Они и в самом деле выскочили. Даже сдержанная Тоня и неуклюжий Петька. Не говоря уже о Зине, в которую словно бес вселился. Она успела соорудить на голове «хвост», который перехватила невероятным количеством разноцветных резинок так, что он стал похож на волшебную метелку. Ноги ее были обтянуты розовыми лосинами, и Клим впервые увидел их целиком. Впрочем, внутри у него все уже раскалилось до такой степени, что если б у Зины где-нибудь и обнаружился изъян, Клим его попросту не заметил бы…
Он хохотал, как обещал, только что не повизгивая, и аплодировать начинал первым, приходя в восторг от каждой пародии, которые, надо сказать, были очень умелыми и остроумными. Только на мгновение Клим перестал смеяться, когда оба партнера подхватили Зину на руки.
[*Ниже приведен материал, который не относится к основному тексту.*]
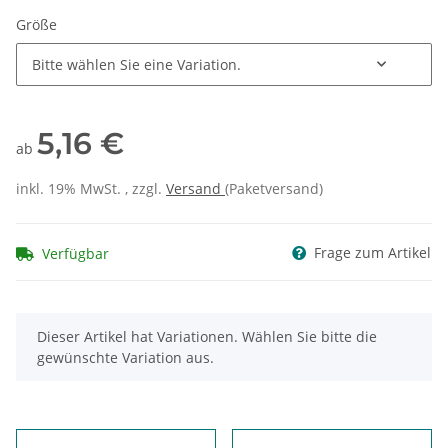
Größe
Bitte wählen Sie eine Variation.
5,16 €
ab
inkl. 19% MwSt. , zzgl.
Versand
(Paketversand)
Frage zum Artikel
Verfügbar
x
Dieser Artikel hat Variationen. Wählen Sie bitte die
gewünschte Variation aus.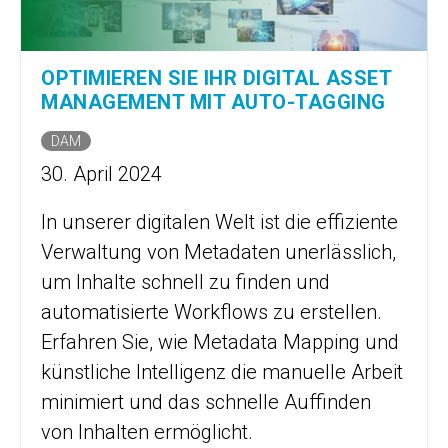
OPTIMIEREN SIE IHR DIGITAL ASSET
MANAGEMENT MIT AUTO-TAGGING
DAM
30. April 2024
In unserer digitalen Welt ist die effiziente
Verwaltung von Metadaten unerlässlich,
um Inhalte schnell zu finden und
automatisierte Workflows zu erstellen.
Erfahren Sie, wie Metadata Mapping und
künstliche Intelligenz die manuelle Arbeit
minimiert und das schnelle Auffinden
von Inhalten ermöglicht.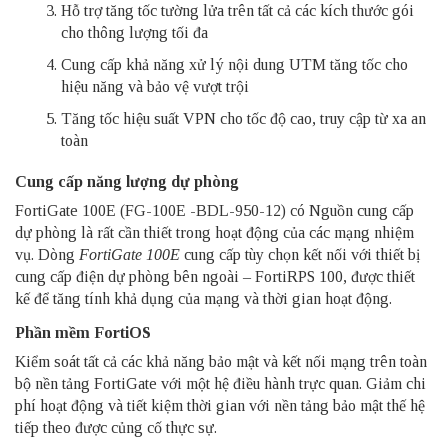
Hỗ trợ tăng tốc tường lửa trên tất cả các kích thước gói
cho thông lượng tối đa
Cung cấp khả năng xử lý nội dung UTM tăng tốc cho
hiệu năng và bảo vệ vượt trội
Tăng tốc hiệu suất VPN cho tốc độ cao, truy cập từ xa an
toàn
Cung cấp năng lượng dự phòng
FortiGate 100E (FG-100E -BDL-950-12) có Nguồn cung cấp
dự phòng là rất cần thiết trong hoạt động của các mạng nhiệm
vụ. Dòng
FortiGate 100E
cung cấp tùy chọn kết nối với thiết bị
cung cấp điện dự phòng bên ngoài – FortiRPS 100, được thiết
kế để tăng tính khả dụng của mạng và thời gian hoạt động.
Phần mềm FortiOS
Kiểm soát tất cả các khả năng bảo mật và kết nối mạng trên toàn
bộ nền tảng FortiGate với một hệ điều hành trực quan. Giảm chi
phí hoạt động và tiết kiệm thời gian với nền tảng bảo mật thế hệ
tiếp theo được củng cố thực sự.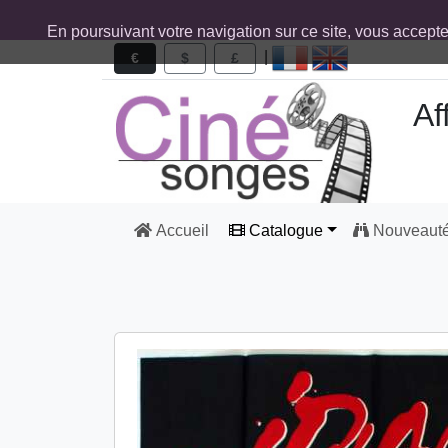
En poursuivant votre navigation sur ce site, vous accept
|
€
$
£
Af
Accueil
Catalogue
Nouveaut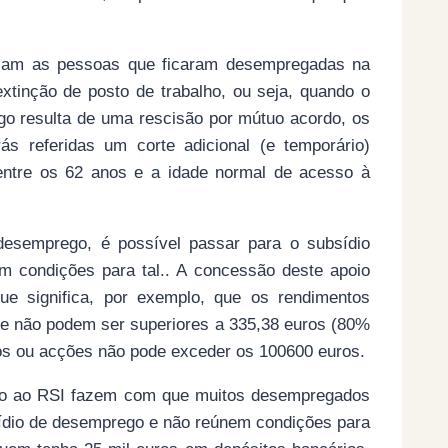
visam as pessoas que ficaram desempregadas na
tinção de posto de trabalho, ou seja, quando o
go resulta de uma rescisão por mútuo acordo, os
s referidas um corte adicional (e temporário)
entre os 62 anos e a idade normal de acesso à
desemprego, é possível passar para o subsídio
em condições para tal.. A concessão deste apoio
ue significa, por exemplo, que os rendimentos
te não podem ser superiores a 335,38 euros (80%
tos ou acções não pode exceder os 100600 euros.
so ao RSI fazem com que muitos desempregados
ídio de desemprego e não reúnem condições para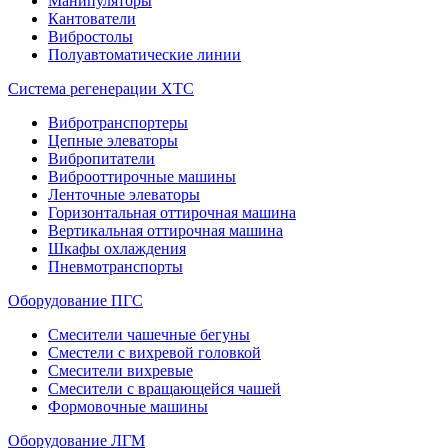
Манипуляторы
Кантователи
Вибростолы
Полуавтоматические линии
Система регенерации ХТС
Вибротранспортеры
Цепные элеваторы
Вибропитатели
Виброоттирочные машины
Ленточные элеваторы
Горизонтальная оттирочная машина
Вертикальная оттирочная машина
Шкафы охлаждения
Пневмотранспорты
Оборудование ПГС
Смесители чашечные бегуны
Сместели с вихревой головкой
Смесители вихревые
Смесители с вращающейся чашей
Формовочные машины
Оборудование ЛГМ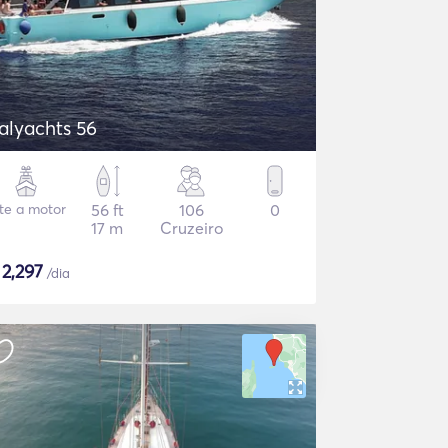
talyachts 56
te a motor
56 ft
106
0
17 m
Cruzeiro
$
2,297
/dia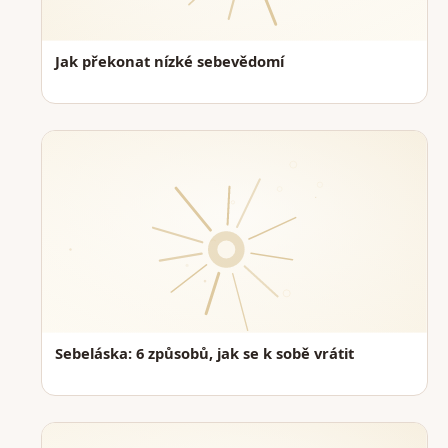
Jak překonat nízké sebevědomí
Sebeláska: 6 způsobů, jak se k sobě vrátit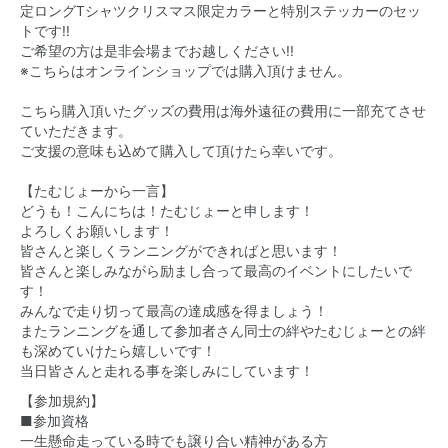
定ロングTシャツクリスマス限定カラーと特別ステッカーのセッ
トです!!
ご希望の方は是非会場までお越しください!!
※こちらはオンラインショップでは購入頂けません。
こちら購入頂いたグッズの費用は海外遠征の費用に一部充てさせ
ていただきます。
ご支援の意味も込めて購入して頂けたら幸いです。
【たむじょーから一言】
どうも！こんにちは！たむじょーと申します！
よろしくお願いします！
皆さんと楽しくランニングができればと思います！
皆さんと楽しみながら励まし合って最高のイベントにしたいで
す！
みんなで走り切って最高の達成感を得ましょう！
またランニングを通して参加者さん同士の絆やたむじょーとの絆
も深めていけたら嬉しいです！
当日皆さんと走れる事を楽しみにしています！
【参加規約】
■参加資格
一生懸命走っている時でも譲り合い精神がある方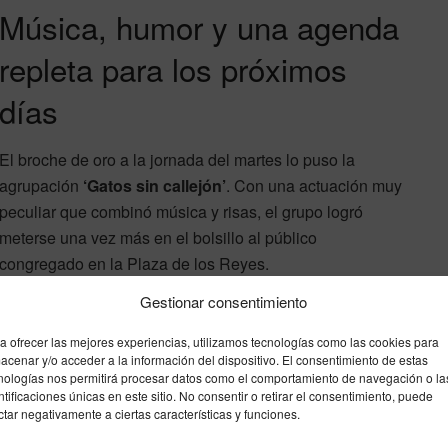
Música, humor y una agenda
repleta para los próximos
días
El broche de oro a la jornada del martes lo puso la
agrupación
‘Gatos sin callejón’
. Con una actuación muy
peculiar que combinó música y risas, el grupo logró
meterse una vez más en el bolsillo al público
congregado en la Plaza de los Reyes.
Gestionar consentimiento
📅 Guía de actividades:
a ofrecer las mejores experiencias, utilizamos tecnologías como las cookies para
Lo que está por venir
acenar y/o acceder a la información del dispositivo. El consentimiento de estas
nologías nos permitirá procesar datos como el comportamiento de navegación o la
ntificaciones únicas en este sitio. No consentir o retirar el consentimiento, puede
ctar negativamente a ciertas características y funciones.
Jornada de
Miércoles 3 de junio: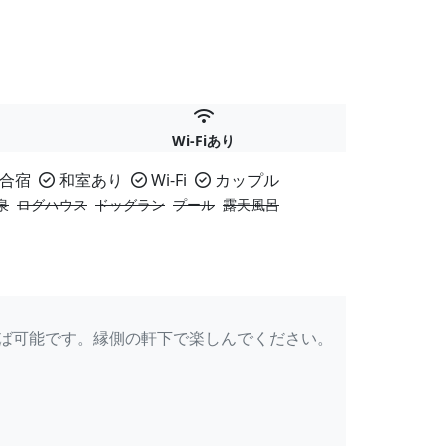
Wi-Fiあり
合宿
和室あり
Wi-Fi
カップル
泉
ログハウス
ドッグラン
プール
露天風呂
れば可能です。縁側の軒下で楽しんでください。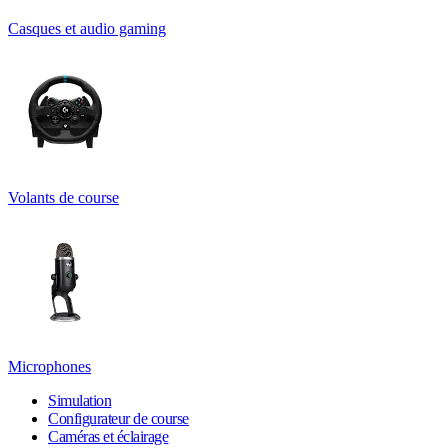
Casques et audio gaming
Volants de course
Microphones
Simulation
Configurateur de course
Caméras et éclairage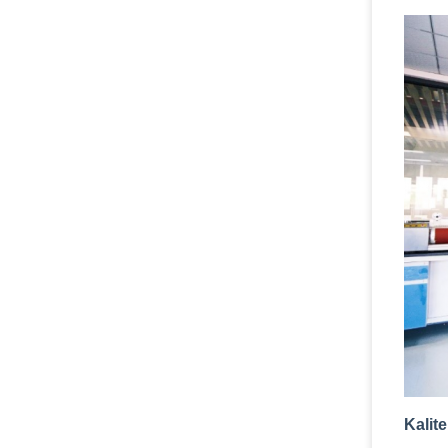
Kalit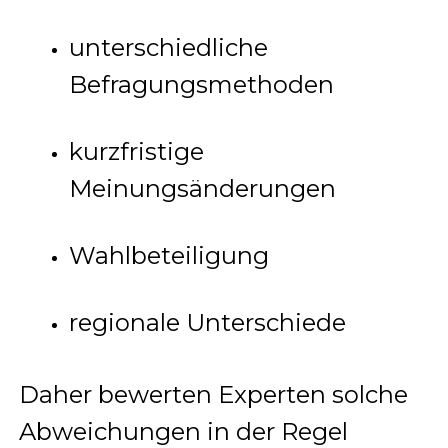
unterschiedliche
Befragungsmethoden
kurzfristige
Meinungsänderungen
Wahlbeteiligung
regionale Unterschiede
Daher bewerten Experten solche
Abweichungen in der Regel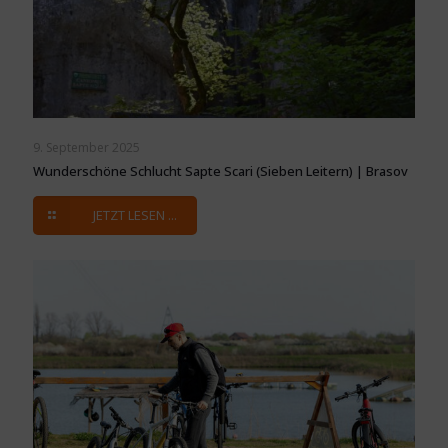
9. September 2025
Wunderschöne Schlucht Sapte Scari (Sieben Leitern) | Brasov
JETZT LESEN ...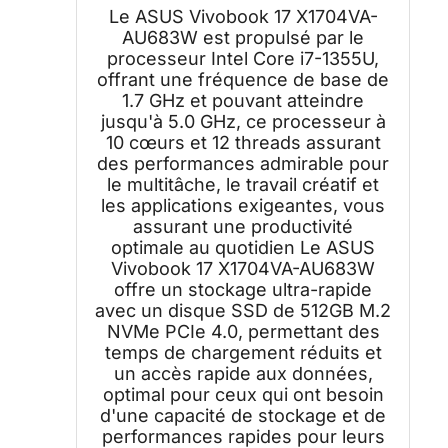
Portable (processeur Intel Core
Le ASUS Vivobook 17 X1704VA-
i7-1355U, 16GB DDR4, 512GB SSD,
AU683W est propulsé par le
Intel Iris Xᵉ Graphics, Windows 11
processeur Intel Core i7-1355U,
Home) – Clavier AZERTY
offrant une fréquence de base de
1.7 GHz et pouvant atteindre
jusqu'à 5.0 GHz, ce processeur à
10 cœurs et 12 threads assurant
des performances admirable pour
le multitâche, le travail créatif et
les applications exigeantes, vous
assurant une productivité
optimale au quotidien Le ASUS
Vivobook 17 X1704VA-AU683W
offre un stockage ultra-rapide
avec un disque SSD de 512GB M.2
NVMe PCIe 4.0, permettant des
temps de chargement réduits et
un accès rapide aux données,
optimal pour ceux qui ont besoin
d'une capacité de stockage et de
performances rapides pour leurs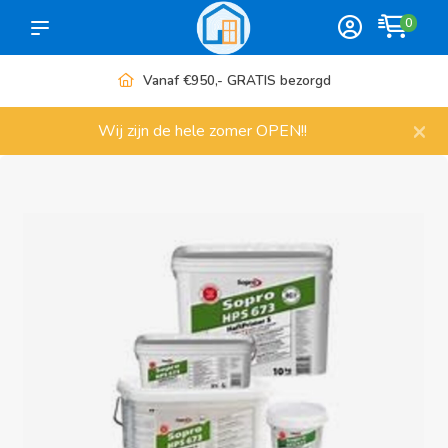
0
Vanaf €950,- GRATIS bezorgd
×
Wij zijn de hele zomer OPEN!!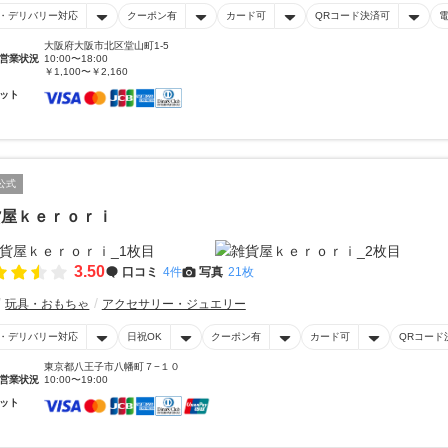
・デリバリー対応
クーポン有
カード可
QRコード決済可
大阪府大阪市北区堂山町1-5
営業状況
10:00〜18:00
￥1,100〜￥2,160
ット
公式
貨屋ｋｅｒｏｒｉ
3.50
口コミ
4件
写真
21枚
玩具・おもちゃ
アクセサリー・ジュエリー
・デリバリー対応
日祝OK
クーポン有
カード可
QRコード
東京都八王子市八幡町７−１０
営業状況
10:00〜19:00
ット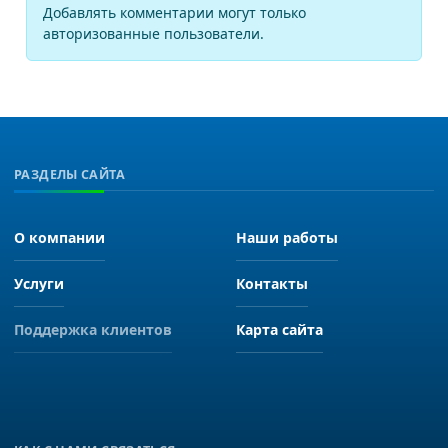
Добавлять комментарии могут только
авторизованные пользователи.
РАЗДЕЛЫ САЙТА
О компании
Наши работы
Услуги
Контакты
Поддержка клиентов
Карта сайта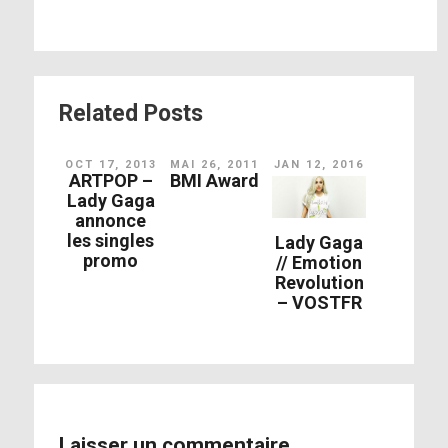
Related Posts
OCT 17, 2013
MAI 26, 2011
JAN 12, 2016
ARTPOP –
BMI Award
Lady Gaga
annonce
➤ Love For Sale – Lady Gaga & Tony
les singles
Lady Gaga
promo
// Emotion
Bennett
Revolution
– VOSTFR
Laisser un commentaire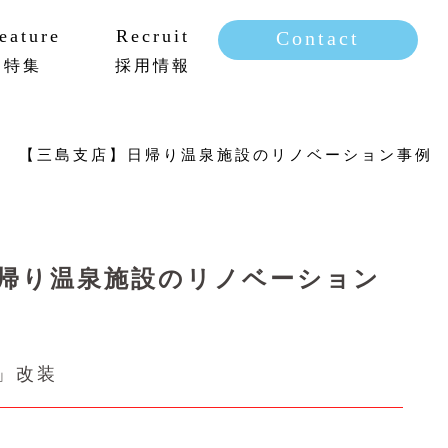
eature
Recruit
Contact
特集
採用情報
新卒採用
キャリア採用
【三島支店】日帰り温泉施設のリノベーション事例
帰り温泉施設のリノベーション
」改装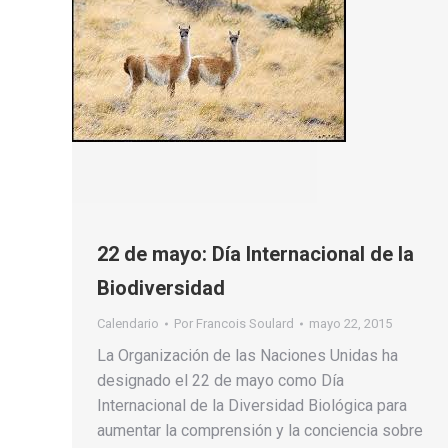
22 de mayo: Día Internacional de la
Biodiversidad
Calendario
Por
Francois Soulard
mayo 22, 2015
La Organización de las Naciones Unidas ha
designado el 22 de mayo como Día
Internacional de la Diversidad Biológica para
aumentar la comprensión y la conciencia sobre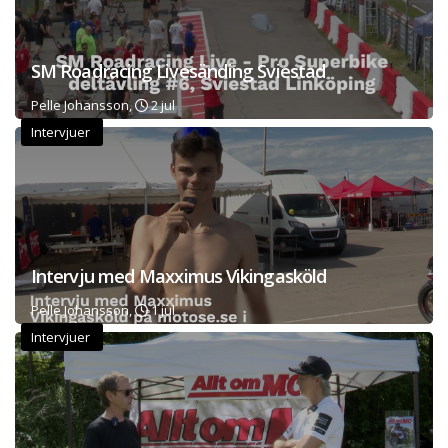
SM Roadracing Livesänding Sviestad
Pelle Johansson,
2 jul
Intervjuer
Intervju med Maxximus Vikingasköld
Pelle Johansson,
1 jul
Intervjuer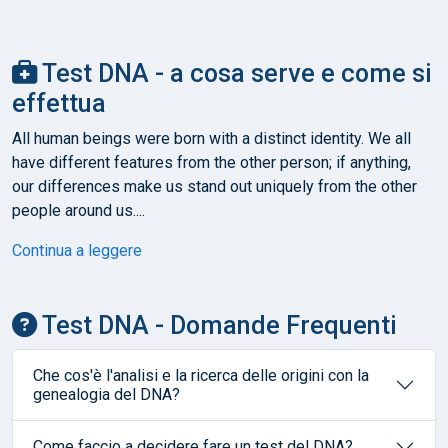
Test DNA - a cosa serve e come si
effettua
All human beings were born with a distinct identity. We all
have different features from the other person; if anything,
our differences make us stand out uniquely from the other
people around us....
Continua a leggere
Test DNA - Domande Frequenti
Che cos'è l'analisi e la ricerca delle origini con la
genealogia del DNA?
Come faccio a decidere fare un test del DNA?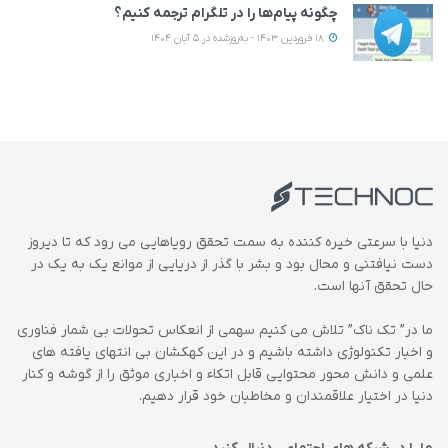
چگونه پیام‌ها را در تلگرام ترجمه کنیم؟
18 فروردین 1403 - به‌روزشده در 5 آبان 1404
دنیا با سرعتی خیره کننده به سمت تحقق رویاهایی می رود که تا دیروز
دست نیافتنی و محال بود و بشر با گذر از دریایی از موانع یک به یک در
حال تحقق آنها است.
ما در” تک ناک” تلاش می کنیم سهمی از انعکاس تحولات بی شمار فناوری
و اخبار تکنولوژی داشته باشیم و در این کهکشان بی انتهای یافته های
علمی و دانش محور محتوایی قابل اتکاء و اخباری موثق را از گوشه و کنار
دنیا در اختیار علاقمندان و مخاطبان خود قرار دهیم.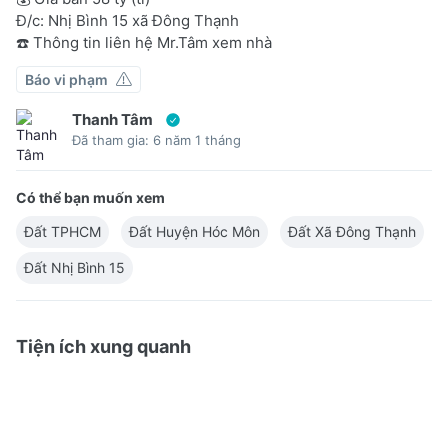
Đ/c: Nhị Bình 15 xã Đông Thạnh
☎️ Thông tin liên hệ Mr.Tâm xem nhà
Báo vi phạm
Thanh Tâm
Đã tham gia: 6 năm 1 tháng
Có thể bạn muốn xem
Đất TPHCM
Đất Huyện Hóc Môn
Đất Xã Đông Thạnh
Đất Nhị Bình 15
Tiện ích xung quanh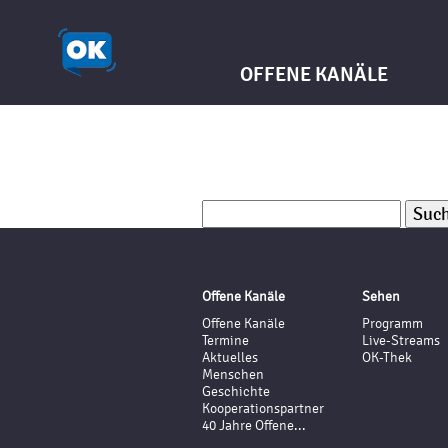
OFFENE KANÄLE
Suchen
nach:
Offene Kanäle
Sehen
Offene Kanäle
Programm
Termine
Live-Streams
Aktuelles
OK-Thek
Menschen
Geschichte
Kooperationspartner
40 Jahre Offene...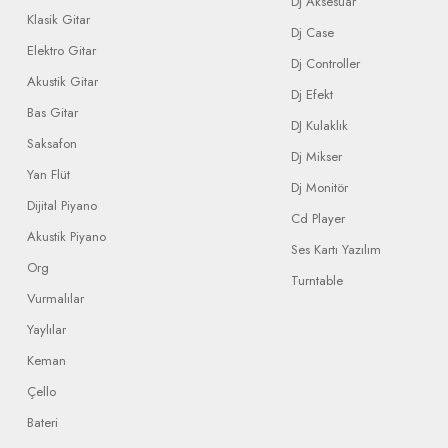
Dj Aksesuar
Klasik Gitar
Dj Case
Elektro Gitar
Dj Controller
Akustik Gitar
Dj Efekt
Bas Gitar
DJ Kulaklık
Saksafon
Dj Mikser
Yan Flüt
Dj Monitör
Dijital Piyano
Cd Player
Akustik Piyano
Ses Kartı Yazılım
Org
Turntable
Vurmalılar
Yaylılar
Keman
Çello
Bateri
Но поскольку в этот момент она изображала старую ворчливую театральную уборщицу, все это выглядело совсем не эротично, и он успокоился.
Оглядевшись, Клим неожиданно увидел вокруг совсем не тех ребят, что сошлись у него на беседу. И уж тем более не тех, которых доставляли в приемник-распределитель по одному, зачастую волоком. Сейчас в зале были дети. Просто дети. Не бегущие от жизни и не сражающиеся за нее, а наслаждающиеся ею.
«Вот что им нужно, – испытав легкое потрясение, понял Клим. – Радость. Обычный праздник. А если через несколько минут Зина заставит их заплакать, это тоже будут совсем другие слезы…»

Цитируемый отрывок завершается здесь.